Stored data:
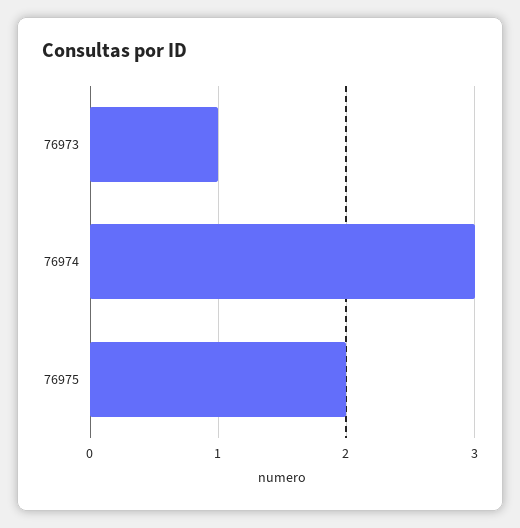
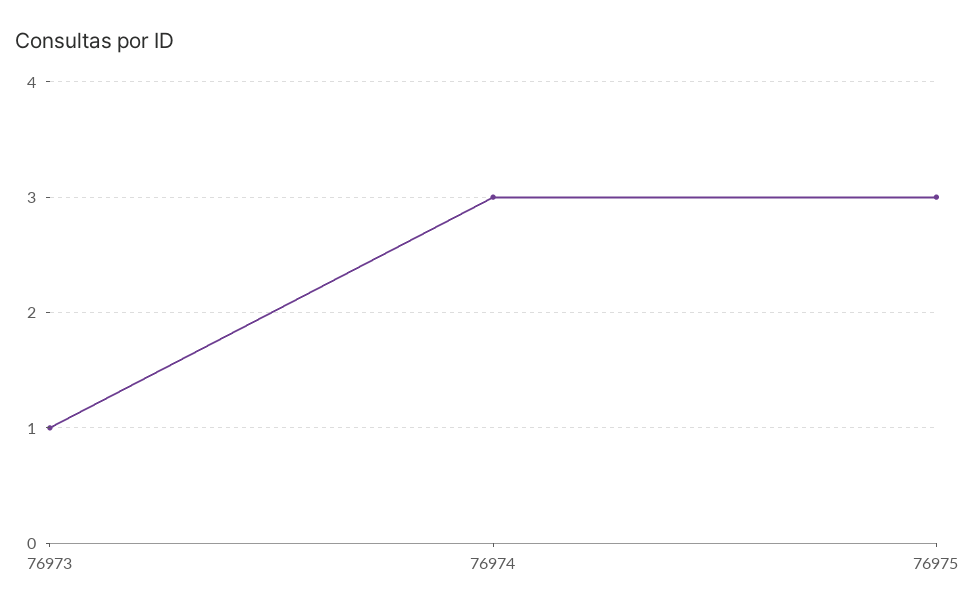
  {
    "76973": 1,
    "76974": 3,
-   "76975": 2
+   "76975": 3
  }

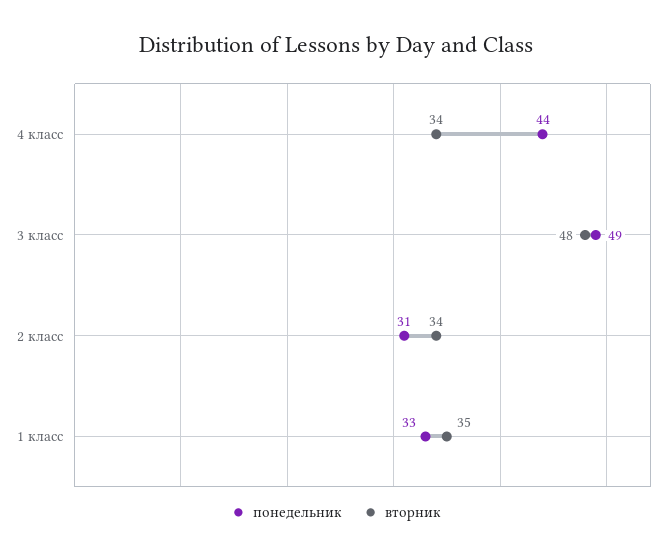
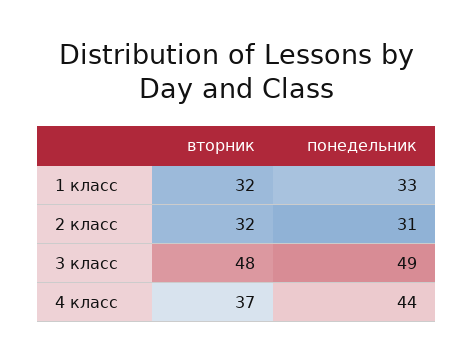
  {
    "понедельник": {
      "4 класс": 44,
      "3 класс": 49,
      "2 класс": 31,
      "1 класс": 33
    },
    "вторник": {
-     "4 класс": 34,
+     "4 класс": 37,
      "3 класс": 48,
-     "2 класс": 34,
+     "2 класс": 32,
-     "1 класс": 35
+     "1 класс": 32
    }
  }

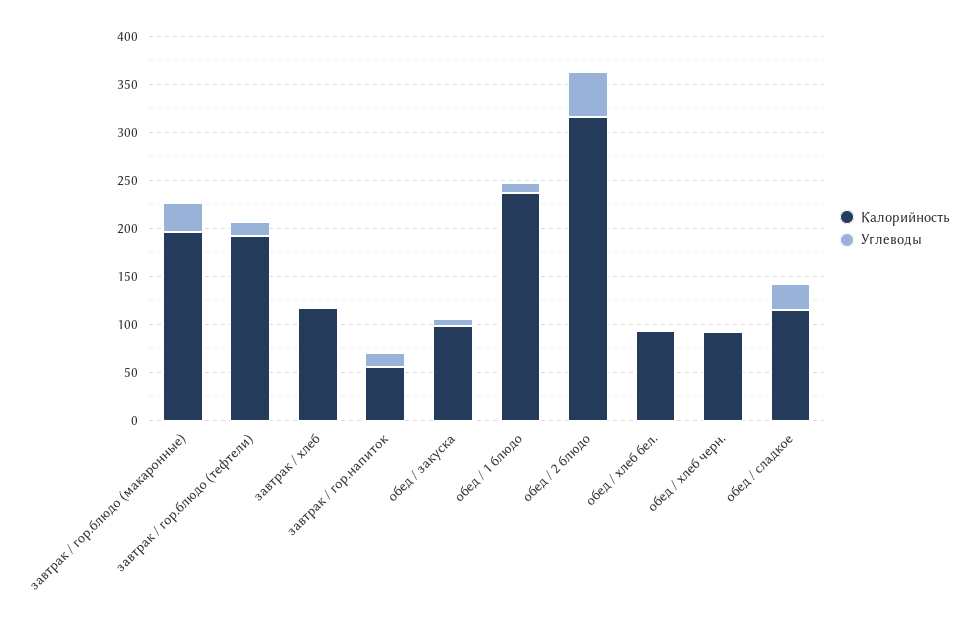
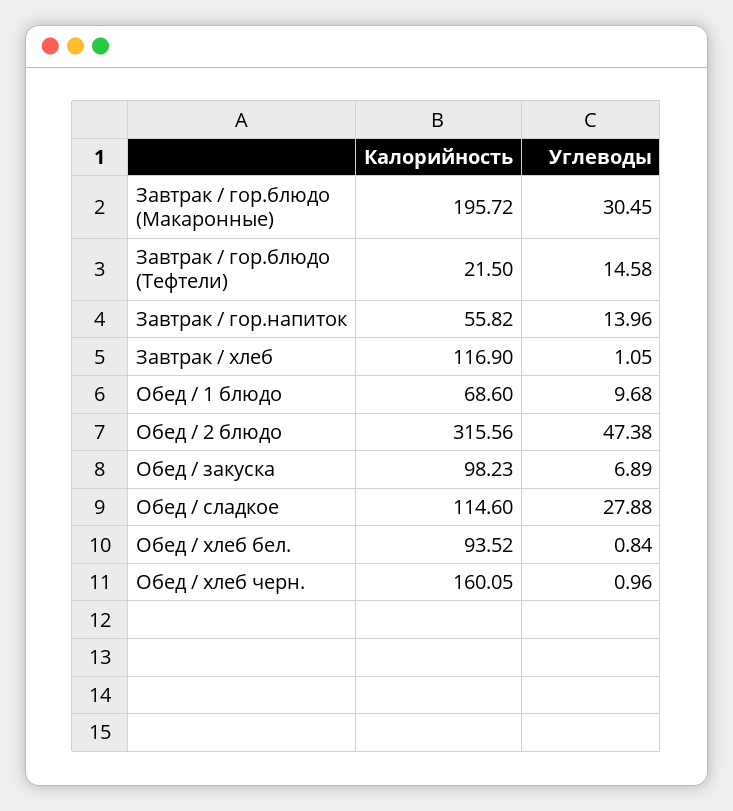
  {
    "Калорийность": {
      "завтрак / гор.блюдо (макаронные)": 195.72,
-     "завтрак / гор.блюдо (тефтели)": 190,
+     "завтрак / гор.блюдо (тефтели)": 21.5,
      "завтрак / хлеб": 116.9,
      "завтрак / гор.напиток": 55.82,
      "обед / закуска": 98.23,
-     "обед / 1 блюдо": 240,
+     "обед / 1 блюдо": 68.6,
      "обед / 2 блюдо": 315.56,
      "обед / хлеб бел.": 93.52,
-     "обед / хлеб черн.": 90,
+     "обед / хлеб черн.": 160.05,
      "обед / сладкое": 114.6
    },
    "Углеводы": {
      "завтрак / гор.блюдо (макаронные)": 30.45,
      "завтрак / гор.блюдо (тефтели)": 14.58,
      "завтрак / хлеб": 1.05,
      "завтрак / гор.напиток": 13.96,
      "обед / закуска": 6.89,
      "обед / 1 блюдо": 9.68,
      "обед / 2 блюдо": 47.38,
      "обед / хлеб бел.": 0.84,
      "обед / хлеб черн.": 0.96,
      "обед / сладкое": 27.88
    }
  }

HOW TO COMPLETE THIS TASK
Go line by line through the records above and copy each one containing "блюдо".

SOLUTION TO THIS TASK
      "завтрак / гор.блюдо (макаронные)": 195.72,
-     "завтрак / гор.блюдо (тефтели)": 190,
+     "завтрак / гор.блюдо (тефтели)": 21.5,
-     "обед / 1 блюдо": 240,
+     "обед / 1 блюдо": 68.6,
      "обед / 2 блюдо": 315.56,
      "завтрак / гор.блюдо (макаронные)": 30.45,
      "завтрак / гор.блюдо (тефтели)": 14.58,
      "обед / 1 блюдо": 9.68,
      "обед / 2 блюдо": 47.38,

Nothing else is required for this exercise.